:: Data shown

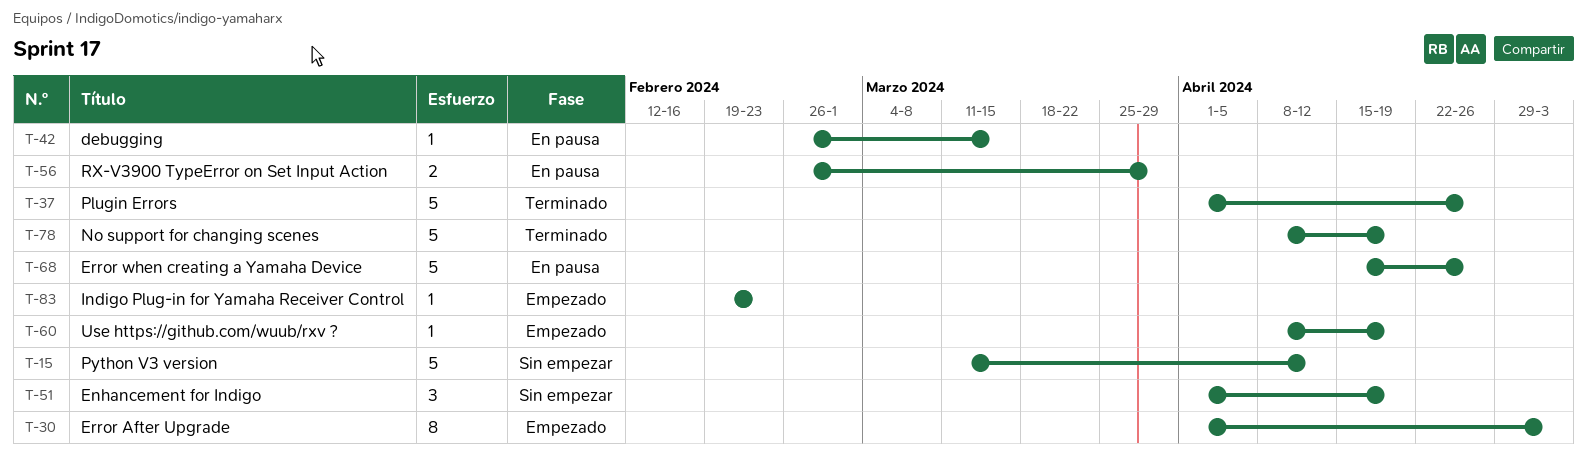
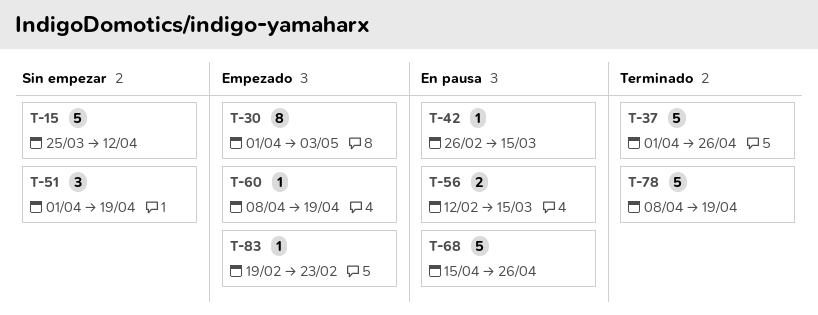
T-15, start: Mar 11 -> Mar 25
T-56, start: Feb 26 -> Feb 12
T-56, due: Mar 29 -> Mar 15

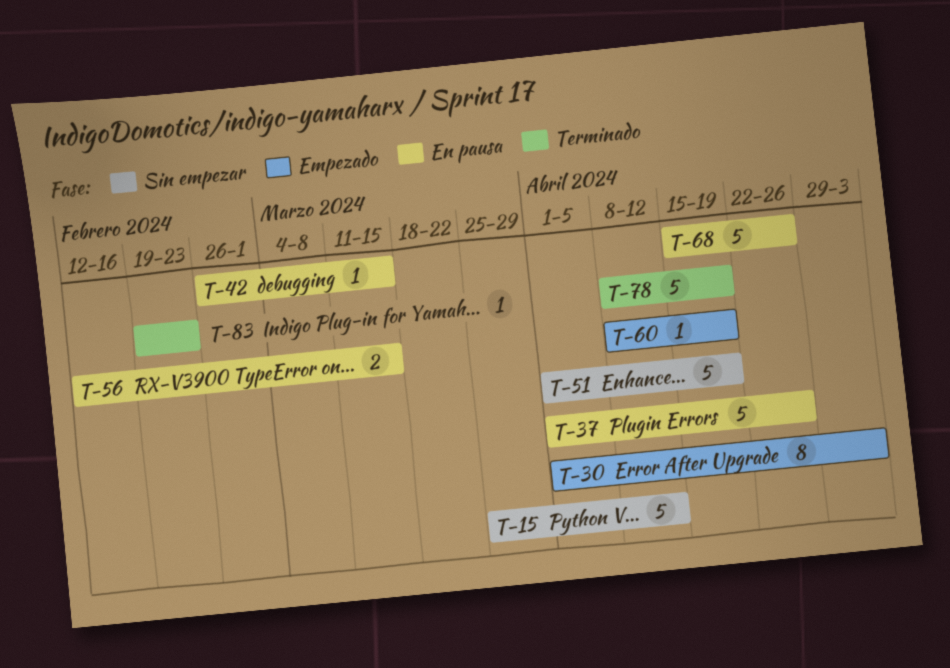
T-37, status: Terminado -> En pausa
T-51, estimate: 3 -> 5
T-83, status: Empezado -> Terminado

::::

### [Instruction]
Check each line above for "start" and return the ones that have it.

### [Response box]
T-15, start: Mar 11 -> Mar 25
T-56, start: Feb 26 -> Feb 12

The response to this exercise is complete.